Rund ein Viertel der Menschen in Deutschland kann sich vorstellen, künftig eine Augmented-Reality-Brille zu nutzen. Laut einer repräsentativen Befragung im Auftrag des Bitkom sind es 26 Prozent der Bevölkerung ab 16 Jahren. Die Ergebnisse wurden zum Auftakt der Consumer Electronics Show (CES) in Las Vegas veröffentlicht, auf der neue AR-Brillen vorgestellt werden.
Das Interesse ist vor allem bei jüngeren Menschen ausgeprägt. In der Altersgruppe der 16- bis 29-Jährigen können sich 35 Prozent vorstellen, eine AR-Brille zu tragen. Bei den 30- bis 49-Jährigen liegt der Anteil bei 34 Prozent. Unter den 50- bis 64-Jährigen sind es 23 Prozent, bei den über 65-Jährigen 15 Prozent.

▶ [ZU BEARBEITENDE AUFGABE]: Geben Sie aus dem Text über AR-Brillen die Passage zwischen „Rund ein Viertel“ und „65-Jährigen 15 Prozent.“, beide eingeschlossen, wortgetreu wieder. Die Daten spielen hierfür keine Rolle.

[Einträge aus einer Datenquelle]

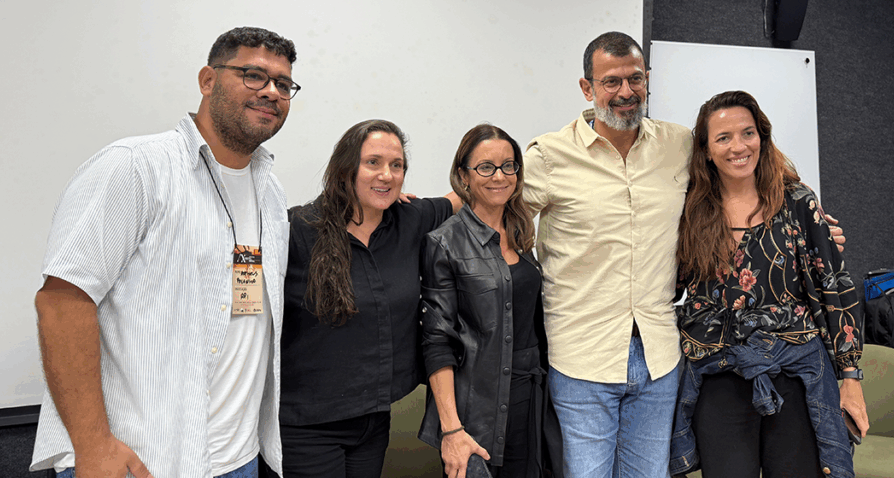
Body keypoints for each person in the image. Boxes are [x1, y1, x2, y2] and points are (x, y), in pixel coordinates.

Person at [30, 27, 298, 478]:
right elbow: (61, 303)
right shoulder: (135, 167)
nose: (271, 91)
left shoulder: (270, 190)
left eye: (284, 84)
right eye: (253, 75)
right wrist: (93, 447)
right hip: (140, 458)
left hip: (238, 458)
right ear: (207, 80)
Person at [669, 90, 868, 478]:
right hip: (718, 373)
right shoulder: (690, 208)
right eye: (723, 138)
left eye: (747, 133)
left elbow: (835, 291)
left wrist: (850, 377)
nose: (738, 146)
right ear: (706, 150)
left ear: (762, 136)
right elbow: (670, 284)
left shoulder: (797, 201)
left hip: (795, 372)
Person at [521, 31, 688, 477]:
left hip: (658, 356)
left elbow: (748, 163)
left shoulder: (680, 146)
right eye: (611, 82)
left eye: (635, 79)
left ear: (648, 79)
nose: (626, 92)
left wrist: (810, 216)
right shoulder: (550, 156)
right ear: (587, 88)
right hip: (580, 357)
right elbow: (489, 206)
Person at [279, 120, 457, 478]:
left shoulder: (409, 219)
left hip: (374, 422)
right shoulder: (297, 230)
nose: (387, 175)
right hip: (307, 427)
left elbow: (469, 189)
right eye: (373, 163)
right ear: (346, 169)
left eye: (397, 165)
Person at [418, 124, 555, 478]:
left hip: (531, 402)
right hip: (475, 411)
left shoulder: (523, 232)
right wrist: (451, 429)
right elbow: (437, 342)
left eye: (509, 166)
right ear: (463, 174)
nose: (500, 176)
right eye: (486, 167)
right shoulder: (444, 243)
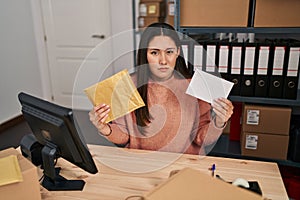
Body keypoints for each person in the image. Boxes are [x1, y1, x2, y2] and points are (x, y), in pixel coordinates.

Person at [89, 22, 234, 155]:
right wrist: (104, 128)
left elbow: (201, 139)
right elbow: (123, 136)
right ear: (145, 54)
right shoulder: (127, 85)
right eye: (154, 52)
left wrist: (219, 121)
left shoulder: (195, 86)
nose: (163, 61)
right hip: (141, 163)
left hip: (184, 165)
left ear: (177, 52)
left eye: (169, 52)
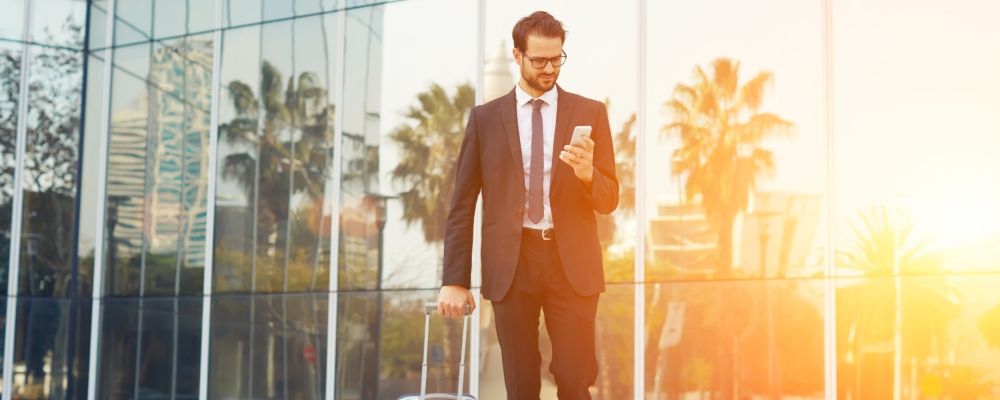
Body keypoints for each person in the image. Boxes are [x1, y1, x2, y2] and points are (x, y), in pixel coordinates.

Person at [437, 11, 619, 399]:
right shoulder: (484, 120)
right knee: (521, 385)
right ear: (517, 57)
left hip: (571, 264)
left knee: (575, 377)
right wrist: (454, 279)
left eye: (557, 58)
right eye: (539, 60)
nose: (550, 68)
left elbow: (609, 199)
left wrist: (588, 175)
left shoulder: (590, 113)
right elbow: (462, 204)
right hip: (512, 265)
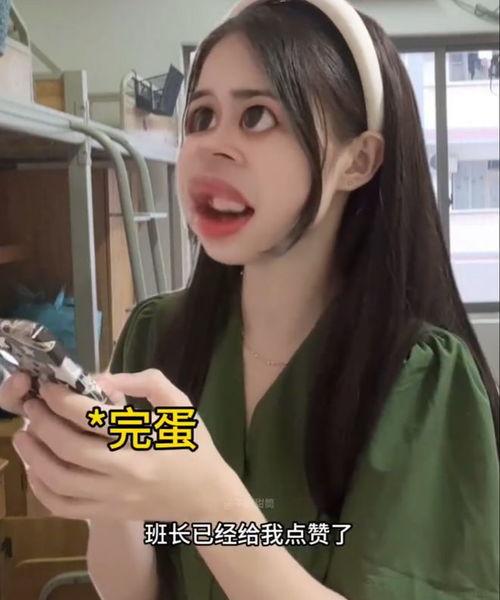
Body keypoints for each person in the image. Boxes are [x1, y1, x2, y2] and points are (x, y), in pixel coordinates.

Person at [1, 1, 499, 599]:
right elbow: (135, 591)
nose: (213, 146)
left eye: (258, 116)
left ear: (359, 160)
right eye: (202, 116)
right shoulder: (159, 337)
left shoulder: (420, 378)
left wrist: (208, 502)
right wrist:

...

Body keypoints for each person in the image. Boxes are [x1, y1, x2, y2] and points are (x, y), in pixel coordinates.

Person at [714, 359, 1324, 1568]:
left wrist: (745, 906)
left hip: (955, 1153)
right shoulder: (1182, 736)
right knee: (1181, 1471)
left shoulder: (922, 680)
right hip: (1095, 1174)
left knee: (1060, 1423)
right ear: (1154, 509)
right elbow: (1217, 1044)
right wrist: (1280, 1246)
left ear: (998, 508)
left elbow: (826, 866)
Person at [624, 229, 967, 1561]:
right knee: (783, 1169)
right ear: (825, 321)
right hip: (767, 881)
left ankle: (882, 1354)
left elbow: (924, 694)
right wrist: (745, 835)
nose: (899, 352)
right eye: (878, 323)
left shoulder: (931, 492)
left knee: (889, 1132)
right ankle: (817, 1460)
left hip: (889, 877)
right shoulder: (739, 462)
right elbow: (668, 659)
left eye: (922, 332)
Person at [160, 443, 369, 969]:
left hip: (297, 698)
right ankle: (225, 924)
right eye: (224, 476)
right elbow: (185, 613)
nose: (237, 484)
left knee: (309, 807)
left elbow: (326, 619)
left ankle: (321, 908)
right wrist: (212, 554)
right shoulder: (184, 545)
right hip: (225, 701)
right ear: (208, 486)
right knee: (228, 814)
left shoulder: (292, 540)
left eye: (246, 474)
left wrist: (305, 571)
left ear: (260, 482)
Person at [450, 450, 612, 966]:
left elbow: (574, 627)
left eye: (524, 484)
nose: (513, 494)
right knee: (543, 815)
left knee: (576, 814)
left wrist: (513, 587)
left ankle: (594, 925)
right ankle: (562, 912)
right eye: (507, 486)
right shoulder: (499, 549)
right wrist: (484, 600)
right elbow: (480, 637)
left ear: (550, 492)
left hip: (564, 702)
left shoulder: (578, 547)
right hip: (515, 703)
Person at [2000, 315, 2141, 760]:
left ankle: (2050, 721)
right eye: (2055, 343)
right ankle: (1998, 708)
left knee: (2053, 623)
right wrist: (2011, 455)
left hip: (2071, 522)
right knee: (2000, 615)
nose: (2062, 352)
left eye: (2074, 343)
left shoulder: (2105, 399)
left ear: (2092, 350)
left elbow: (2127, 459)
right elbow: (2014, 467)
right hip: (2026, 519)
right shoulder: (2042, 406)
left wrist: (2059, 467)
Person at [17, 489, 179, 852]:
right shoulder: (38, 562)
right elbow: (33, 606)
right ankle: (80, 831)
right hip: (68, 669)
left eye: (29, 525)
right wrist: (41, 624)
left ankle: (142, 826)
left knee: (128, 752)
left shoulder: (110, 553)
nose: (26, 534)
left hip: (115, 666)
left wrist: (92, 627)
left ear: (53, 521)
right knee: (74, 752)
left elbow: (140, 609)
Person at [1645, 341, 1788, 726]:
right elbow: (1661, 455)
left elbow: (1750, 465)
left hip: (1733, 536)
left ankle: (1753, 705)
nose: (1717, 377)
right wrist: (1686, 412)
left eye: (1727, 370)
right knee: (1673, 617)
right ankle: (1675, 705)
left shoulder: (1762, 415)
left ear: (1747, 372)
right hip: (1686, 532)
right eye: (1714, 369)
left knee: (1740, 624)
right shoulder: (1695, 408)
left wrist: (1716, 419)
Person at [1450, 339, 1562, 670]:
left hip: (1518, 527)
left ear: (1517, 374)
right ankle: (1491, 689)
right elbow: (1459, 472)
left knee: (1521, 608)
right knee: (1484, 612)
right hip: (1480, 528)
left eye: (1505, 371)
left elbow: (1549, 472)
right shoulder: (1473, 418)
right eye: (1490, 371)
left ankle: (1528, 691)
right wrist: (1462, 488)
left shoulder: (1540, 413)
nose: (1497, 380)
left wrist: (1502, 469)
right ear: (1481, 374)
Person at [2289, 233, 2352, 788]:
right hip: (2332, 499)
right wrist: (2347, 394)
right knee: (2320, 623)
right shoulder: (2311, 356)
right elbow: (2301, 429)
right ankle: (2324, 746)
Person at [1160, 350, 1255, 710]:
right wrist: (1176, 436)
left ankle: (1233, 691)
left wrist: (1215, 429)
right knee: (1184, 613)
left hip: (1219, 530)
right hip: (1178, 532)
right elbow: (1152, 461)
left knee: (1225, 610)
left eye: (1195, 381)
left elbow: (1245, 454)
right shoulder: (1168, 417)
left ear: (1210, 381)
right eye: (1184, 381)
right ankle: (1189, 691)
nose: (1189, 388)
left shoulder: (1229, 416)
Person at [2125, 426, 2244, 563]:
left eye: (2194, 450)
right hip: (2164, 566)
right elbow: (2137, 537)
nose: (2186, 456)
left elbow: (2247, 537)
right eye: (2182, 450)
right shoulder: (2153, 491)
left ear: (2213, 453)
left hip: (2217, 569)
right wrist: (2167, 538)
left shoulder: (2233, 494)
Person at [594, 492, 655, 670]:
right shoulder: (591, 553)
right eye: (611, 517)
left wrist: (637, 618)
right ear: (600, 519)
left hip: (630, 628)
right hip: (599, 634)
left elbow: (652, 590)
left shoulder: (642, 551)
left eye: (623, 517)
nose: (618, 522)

▶ [ERGEBNIS DER AUFGABE]:
Rund ein Viertel der Menschen in Deutschland kann sich vorstellen, künftig eine Augmented-Reality-Brille zu nutzen. Laut einer repräsentativen Befragung im Auftrag des Bitkom sind es 26 Prozent der Bevölkerung ab 16 Jahren. Die Ergebnisse wurden zum Auftakt der Consumer Electronics Show (CES) in Las Vegas veröffentlicht, auf der neue AR-Brillen vorgestellt werden.
Das Interesse ist vor allem bei jüngeren Menschen ausgeprägt. In der Altersgruppe der 16- bis 29-Jährigen können sich 35 Prozent vorstellen, eine AR-Brille zu tragen. Bei den 30- bis 49-Jährigen liegt der Anteil bei 34 Prozent. Unter den 50- bis 64-Jährigen sind es 23 Prozent, bei den über 65-Jährigen 15 Prozent.